Hoy los políticos se rasgan las vestiduras porque el gobernador Aguirre con licencia, el procurador o el secretario de Seguridad Pública de Guerrero dejaron escapar al alcalde de Iguala, El PRI ha impedido una y otra vez que se investigue a los gobernadores que militan en sus filas lo mismo que el PRD y el PAN a los suyos. Parte de lo que la democracia prometía era que la competencia llevaría a tener no sólo ofertas políticas distintas sino un ejercicio de poder y una toma de decisiones alejados de la discrecionalidad, la ilegalidad y la impunidad. Se pensó que los partidos se convertirían en los mejores vigilantes y contrapesos de sus adversarios y que serían un dique contra la corrupción. Se pensó que se fiscalizarían celosamente los unos a los otros y que se cuidarían en el ejercicio del poder si no por responsabilidad o ética pública al menos por interés: por miedo a que una vez perdido el puesto el sistema de justicia los alcanzara.

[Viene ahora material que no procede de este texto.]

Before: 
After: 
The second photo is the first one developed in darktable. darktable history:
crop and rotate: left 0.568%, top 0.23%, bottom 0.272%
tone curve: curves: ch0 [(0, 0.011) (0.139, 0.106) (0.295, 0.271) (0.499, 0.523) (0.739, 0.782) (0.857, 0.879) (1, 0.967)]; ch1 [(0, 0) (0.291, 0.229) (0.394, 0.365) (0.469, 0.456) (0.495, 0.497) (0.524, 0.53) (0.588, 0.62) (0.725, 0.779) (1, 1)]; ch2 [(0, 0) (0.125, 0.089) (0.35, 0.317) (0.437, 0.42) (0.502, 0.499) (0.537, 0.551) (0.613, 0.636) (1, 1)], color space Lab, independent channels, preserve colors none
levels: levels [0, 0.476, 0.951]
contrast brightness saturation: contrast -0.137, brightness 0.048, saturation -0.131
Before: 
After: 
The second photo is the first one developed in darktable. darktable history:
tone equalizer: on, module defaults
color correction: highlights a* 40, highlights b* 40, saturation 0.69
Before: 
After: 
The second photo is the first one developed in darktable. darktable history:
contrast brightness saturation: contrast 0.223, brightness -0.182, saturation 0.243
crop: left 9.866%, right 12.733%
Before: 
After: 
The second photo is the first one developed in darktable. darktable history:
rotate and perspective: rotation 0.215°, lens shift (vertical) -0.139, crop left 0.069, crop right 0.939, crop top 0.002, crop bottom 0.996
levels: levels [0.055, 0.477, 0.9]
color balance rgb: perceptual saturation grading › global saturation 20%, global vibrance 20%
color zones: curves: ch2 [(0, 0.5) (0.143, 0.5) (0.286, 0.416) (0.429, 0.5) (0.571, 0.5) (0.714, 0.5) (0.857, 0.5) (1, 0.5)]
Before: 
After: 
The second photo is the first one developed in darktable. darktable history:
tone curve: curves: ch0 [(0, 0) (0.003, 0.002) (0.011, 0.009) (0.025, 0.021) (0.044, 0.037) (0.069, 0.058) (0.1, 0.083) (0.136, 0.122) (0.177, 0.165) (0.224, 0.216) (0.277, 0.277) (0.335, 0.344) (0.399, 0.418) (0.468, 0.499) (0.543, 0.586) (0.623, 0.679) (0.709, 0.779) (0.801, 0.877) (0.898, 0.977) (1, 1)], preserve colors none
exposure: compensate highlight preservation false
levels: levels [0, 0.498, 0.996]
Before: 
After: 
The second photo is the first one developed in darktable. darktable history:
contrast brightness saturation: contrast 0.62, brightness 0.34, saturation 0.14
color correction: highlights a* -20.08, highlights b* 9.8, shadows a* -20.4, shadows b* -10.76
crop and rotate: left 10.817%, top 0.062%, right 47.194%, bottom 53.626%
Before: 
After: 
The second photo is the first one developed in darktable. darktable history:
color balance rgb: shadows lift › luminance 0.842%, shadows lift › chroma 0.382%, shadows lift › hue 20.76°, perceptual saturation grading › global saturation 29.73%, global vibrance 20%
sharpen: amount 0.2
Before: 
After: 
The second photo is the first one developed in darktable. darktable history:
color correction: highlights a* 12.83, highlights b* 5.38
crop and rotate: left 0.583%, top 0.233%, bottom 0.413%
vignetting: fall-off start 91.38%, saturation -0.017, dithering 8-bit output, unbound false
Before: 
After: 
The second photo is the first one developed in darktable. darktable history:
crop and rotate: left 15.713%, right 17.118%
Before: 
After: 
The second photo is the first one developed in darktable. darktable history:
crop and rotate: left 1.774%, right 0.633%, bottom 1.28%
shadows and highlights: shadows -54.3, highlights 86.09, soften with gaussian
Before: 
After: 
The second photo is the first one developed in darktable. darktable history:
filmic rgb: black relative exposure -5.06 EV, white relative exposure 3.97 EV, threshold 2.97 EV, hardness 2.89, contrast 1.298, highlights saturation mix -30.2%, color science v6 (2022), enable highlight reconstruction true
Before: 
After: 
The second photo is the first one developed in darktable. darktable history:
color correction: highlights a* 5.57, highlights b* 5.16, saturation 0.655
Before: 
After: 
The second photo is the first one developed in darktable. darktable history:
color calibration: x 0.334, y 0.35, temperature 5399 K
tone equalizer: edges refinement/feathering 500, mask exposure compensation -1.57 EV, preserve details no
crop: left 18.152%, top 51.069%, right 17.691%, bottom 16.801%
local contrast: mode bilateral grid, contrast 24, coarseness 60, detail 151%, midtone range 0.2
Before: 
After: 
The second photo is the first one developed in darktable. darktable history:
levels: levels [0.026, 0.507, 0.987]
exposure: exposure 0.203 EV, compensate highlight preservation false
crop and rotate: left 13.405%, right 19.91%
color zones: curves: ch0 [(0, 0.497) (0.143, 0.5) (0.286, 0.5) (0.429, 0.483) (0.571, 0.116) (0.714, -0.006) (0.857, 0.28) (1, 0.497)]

No fue así. Los partidos resultaron estar hechos de la misma materia prima y adoptaron la regla no escrita de: “se vale exhibir, pero no perseguir; se vale denunciar, pero no consignar”. Para que un pacto funcionara haría falta que los políticos mexicanos estuviesen dispuestos a canibalizarse: a perseguirse a sí mismos. Pero no lo están.
Ante esta crisis, el ciudadano debe reafirmarse como agente del cambio. Eso significa empatar su capacidad de protesta con su creatividad para desarrollar formas de participación constructiva.En estos momentos, las prioridades tendrían que ser 1) la búsqueda incesante de los desaparecidos y llevar ante la justicia a los responsables de los hechos, incluyendo a Aguirre, su exprocurador y al de Seguridad Pública, y 2) la construcción cuidadosa de vínculos entre ciudadanos que piensan distinto para apuntalar la casa que todos habitamos.La politiquería desaparece cuando la mayoría de los líderes y de los ciudadanos actúa con responsabilidad y sin egoísmo. La suspicacia se borra cuando la autoridad se compromete con la transparencia y el apego a la ley, pensando en el bien superior de la sociedad. Gobernantes y gobernados tienen tareas importantes que cumplir en esta coyuntura.
Los ciudadanos y la población del sur esperamos resultados y justicia, queremos que la paz social y la tranquilidad regresen a Guerrero, y estos denigrantes eventos realmente nunca vuelvan a pasar.